Not much of the news about Raqqa, the Syrian headquarters of the self-styled Islamic State, emanates from the city itself; the media perspective tends be from far away, most recently from London, where British MPs this week voted to bomb the place in an effort to eradicate the murderous group. But Syrian citizen journalists do exist there, in the form of a group called Raqqa Is Being Slaughtered Silently. A self-declared movement against extremism, it has developed ingenious ways of protecting its readers, such as disguising its publications with the same magazine covers as those produced by IS’ slick communications machine.
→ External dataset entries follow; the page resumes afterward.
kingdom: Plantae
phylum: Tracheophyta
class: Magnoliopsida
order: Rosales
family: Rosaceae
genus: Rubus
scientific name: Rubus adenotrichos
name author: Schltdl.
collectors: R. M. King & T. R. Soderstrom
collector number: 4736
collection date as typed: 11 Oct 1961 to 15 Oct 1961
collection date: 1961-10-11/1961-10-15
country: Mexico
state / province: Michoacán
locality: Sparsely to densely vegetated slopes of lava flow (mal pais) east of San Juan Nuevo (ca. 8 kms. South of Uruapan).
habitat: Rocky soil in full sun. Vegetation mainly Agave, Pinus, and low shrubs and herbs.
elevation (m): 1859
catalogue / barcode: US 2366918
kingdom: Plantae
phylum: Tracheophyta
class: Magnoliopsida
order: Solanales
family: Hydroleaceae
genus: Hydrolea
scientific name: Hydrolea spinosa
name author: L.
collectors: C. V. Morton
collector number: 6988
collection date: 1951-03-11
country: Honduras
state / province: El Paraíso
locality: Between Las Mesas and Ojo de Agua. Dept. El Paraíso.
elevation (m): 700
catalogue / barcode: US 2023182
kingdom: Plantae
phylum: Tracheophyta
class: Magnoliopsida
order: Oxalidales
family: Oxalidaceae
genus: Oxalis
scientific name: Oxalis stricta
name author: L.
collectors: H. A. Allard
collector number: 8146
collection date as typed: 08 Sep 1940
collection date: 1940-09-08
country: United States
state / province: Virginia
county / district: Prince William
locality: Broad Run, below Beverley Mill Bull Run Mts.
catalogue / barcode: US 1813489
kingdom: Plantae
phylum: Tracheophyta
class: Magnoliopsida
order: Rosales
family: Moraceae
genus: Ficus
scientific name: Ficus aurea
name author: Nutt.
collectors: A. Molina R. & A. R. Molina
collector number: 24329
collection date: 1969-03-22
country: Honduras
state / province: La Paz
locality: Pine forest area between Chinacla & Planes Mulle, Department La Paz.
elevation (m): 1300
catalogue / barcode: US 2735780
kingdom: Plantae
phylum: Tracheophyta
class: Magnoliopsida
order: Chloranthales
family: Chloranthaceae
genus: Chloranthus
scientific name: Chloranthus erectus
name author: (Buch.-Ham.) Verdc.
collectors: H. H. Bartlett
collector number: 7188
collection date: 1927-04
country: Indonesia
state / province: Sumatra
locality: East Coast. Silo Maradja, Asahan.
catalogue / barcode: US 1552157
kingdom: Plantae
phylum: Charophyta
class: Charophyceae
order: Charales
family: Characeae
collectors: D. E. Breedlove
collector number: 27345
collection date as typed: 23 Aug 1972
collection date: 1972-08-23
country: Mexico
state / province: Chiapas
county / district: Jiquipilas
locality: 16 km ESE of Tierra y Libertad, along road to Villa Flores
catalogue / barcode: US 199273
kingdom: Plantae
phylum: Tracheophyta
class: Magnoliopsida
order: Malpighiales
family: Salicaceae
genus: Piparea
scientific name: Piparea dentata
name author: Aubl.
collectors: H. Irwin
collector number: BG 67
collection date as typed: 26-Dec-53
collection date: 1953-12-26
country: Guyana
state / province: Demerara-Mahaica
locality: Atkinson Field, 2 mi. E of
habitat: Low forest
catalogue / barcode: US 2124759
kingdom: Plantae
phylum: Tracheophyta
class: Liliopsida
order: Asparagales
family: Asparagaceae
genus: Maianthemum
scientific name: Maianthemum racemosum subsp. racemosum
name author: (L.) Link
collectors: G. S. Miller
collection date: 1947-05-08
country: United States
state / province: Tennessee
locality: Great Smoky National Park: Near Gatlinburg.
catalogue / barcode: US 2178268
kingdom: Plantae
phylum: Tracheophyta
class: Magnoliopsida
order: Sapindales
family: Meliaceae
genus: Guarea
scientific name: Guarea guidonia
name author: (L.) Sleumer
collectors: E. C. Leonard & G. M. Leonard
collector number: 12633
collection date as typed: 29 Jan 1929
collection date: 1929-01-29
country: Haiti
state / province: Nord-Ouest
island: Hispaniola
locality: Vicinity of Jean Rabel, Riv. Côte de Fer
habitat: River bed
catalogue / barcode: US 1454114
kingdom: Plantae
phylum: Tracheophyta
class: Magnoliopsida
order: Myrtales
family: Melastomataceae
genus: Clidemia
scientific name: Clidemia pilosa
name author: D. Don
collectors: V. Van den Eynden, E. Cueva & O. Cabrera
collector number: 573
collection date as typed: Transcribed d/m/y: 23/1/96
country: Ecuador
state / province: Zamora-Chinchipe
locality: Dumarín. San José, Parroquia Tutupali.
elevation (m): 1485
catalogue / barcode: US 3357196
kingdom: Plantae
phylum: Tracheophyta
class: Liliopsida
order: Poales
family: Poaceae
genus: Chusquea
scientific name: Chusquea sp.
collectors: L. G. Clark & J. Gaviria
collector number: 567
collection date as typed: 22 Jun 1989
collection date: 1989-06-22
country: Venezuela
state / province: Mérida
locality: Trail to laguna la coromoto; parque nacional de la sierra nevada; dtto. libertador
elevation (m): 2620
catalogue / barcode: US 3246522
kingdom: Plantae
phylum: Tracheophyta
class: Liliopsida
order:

The group has paid a heavy price for its work: reporters have been killed and family members kidnapped. Its team outside Syria gave a terrifying account its work to the BBC, after winning the Committee to Protect Journalists’ International Press Freedom Award.

From IRIN

COP21

Like 40,000 other activists, state leaders, reporters, environmentalists and general hangers-on, IRIN has been in Paris this week at the massive COP21 climate change conference. You can read our special analysis section here, with a special focus on what all of this means for the humanitarians so often left to mop up (sometimes literally) after climate change related crises. From what the discussions mean for Africa – the continent with the smallest carbon footprint but most in need of support – to our thoughts on whether migration is the elephant in the Parisian environmentalists’ front room, the section is being updated daily. An off-beat highlight is this selection of the most left-field, amusing and frankly baffling advertising and advocacy campaigns jumping on the COP21 bandwagon.

Coming up

32nd International Conference of the Red Cross and Red Crescent, 8-10 December, Geneva

Held every four years, this event will bring together representatives of almost every country in the world and of 189 Red Cross and Red Crescent societies from across the globe.

And finally….

An honourable mention this week to UN Peacekeeping for this very special series of tweets on how to build a Popemobile in the Central African Republic.